Scan the records for the word "Assigned". Return each line where it is found.

Change detection data
========
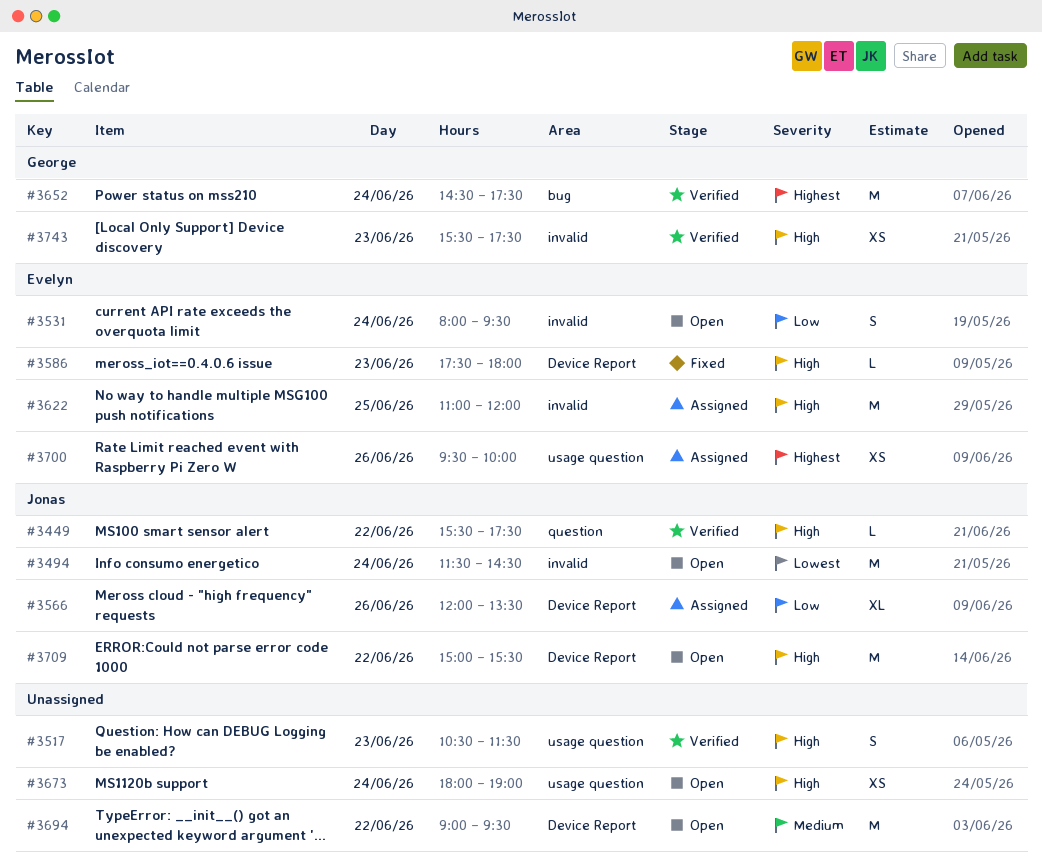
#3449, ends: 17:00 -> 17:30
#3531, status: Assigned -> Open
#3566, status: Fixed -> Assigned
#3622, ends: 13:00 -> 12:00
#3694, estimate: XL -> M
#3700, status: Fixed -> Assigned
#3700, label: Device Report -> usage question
========
● **Written solution**
#3531, status: Assigned -> Open
#3566, status: Fixed -> Assigned
#3700, status: Fixed -> Assigned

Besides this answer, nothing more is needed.